Problem analysis: dockerId: 2 e8e56c5bf8a2e4a5c5ef824f1323d44f2194b9ffbb4336d579bd0ff435a2f98 view 54-9 host kernel log dmesg as follows,

[7600330.400352] the Memory cgroup statsfor/kubepods.slice/kubepods-pod9df61518_c02a_11e9_9694_246e967d5d94.slice/docker-2e8e56c5bf8a2e4a5c5ef824f1323d44f2194b9ffb b4336d579bd0ff435a2f98.scope: cache:0KB rss :66947340KB rss_huge:11945984KB shmem:0KB mapped_file:0KB dirty:0KB writeback:2508KB swap:0KB Inactive_anon :0KB active_anON :66949060KB Inactive_file :0KB Active_file :4KB unevictable:0KB 4397 [7600330.400359] Tasks state (memory valuesinpages): 4398 [7600330.400359] [PID] UID TGID total_VM RSS PGtables_bytes SWapents oom_score_adj name 4399 [7600330.400665] [ 26635] 0 26635 255 1 28672 0-998 pause 4400 [7600330.400668] [26792] 0 26792 5522 2561 86016 0-998 bash 4401 [7600330.400677] [26971] 0 26971 9650443 28076 1048576 0-998 Java 4402 [7600330.400679] [27038] 0 27038 5513 2523 77824 0-998 bash 4403 [7600330.400680] [27044] 0 27044 5515 2554 81920 0-998 bash 4404 [7600330.400683] [27136] 0 27136 21533 1321 217088 0-998 SU 4405 [7600330.400685] [27137] 1000 27137 4982 2516 81920 0-998 bash 4406 [7600330.400687] [27220] 1000 27220 17824362 16715656 134701056 0-998 Python 4407 [7600330.400753] oom-kill:constraint=CONSTRAINT_NONE,nodemask=(null),cpuset=docker-2e8e56c5bf8a2e4a5c5ef824f1323d44f2194b9ffbb4336d579bd0 ff435a2f98.scope,mems_allowed=0-1,oom_memcg=/kubepods.slice/kubepod s-pod9df61518_c02a_11e9_9694_246e967d5d94.slice,task_memcg=/kubepods.slice/kubepods-pod9df61518_c02a_11e9_9694_246e967d5 d94.slice/docker-2e8e56c5bf8a2e4a5c5ef824f1323d44f2194b9ffbb4336d579bd0ff435a2f98.sc ope,task=python,pid=27220,uid=1000 4408 [7600330.400758] Memory cgroup out of Memory: Kill process 27220 (Python) Score 0 or sacrifice childCopy the code

You can see that the cache requested by the user process is 0, and the RSS is over 70 gb.

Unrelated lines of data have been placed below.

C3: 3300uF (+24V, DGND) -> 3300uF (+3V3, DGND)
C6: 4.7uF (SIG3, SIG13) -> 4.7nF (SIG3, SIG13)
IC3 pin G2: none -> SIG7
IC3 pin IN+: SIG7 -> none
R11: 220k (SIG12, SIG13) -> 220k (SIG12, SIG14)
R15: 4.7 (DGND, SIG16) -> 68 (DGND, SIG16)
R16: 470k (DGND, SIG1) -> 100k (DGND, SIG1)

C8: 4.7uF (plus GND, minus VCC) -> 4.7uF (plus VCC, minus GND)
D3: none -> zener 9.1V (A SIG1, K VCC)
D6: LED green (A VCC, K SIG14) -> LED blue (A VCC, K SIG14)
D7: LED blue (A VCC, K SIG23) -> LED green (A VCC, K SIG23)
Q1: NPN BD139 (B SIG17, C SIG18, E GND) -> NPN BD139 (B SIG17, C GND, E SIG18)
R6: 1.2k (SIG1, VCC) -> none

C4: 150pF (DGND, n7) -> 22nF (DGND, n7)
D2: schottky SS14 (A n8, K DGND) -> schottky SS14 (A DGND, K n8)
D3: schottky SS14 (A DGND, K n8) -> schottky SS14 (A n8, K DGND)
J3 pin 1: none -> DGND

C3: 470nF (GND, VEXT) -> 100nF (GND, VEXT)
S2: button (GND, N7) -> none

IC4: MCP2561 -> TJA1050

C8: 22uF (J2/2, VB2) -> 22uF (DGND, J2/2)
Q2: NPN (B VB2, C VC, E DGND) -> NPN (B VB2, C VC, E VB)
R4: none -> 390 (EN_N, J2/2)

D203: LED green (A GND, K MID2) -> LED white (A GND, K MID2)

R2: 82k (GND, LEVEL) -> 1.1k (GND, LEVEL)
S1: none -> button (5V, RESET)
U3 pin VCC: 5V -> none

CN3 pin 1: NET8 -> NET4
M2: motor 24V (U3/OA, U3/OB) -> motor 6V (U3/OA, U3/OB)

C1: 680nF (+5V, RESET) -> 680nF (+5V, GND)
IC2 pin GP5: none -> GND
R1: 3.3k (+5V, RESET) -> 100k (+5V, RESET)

Therefore, the memory space requested by the user code is really large, and the user needs to check the code or increase the memory requested.

Solution:

  1. Change the Prometheus memory monitoring item to container_memory_working_set_bytes or display both cache and working memory instead of useg_memory

  2. User OOM problem

    A. You are advised to check the code, o&M, and kernel logs to comprehensively analyze the cause.

    B. Consider disabling cGroup oom Killer. When the kernel cannot allocate enough memory to a process, it pauses the process until it has free memory and then continues.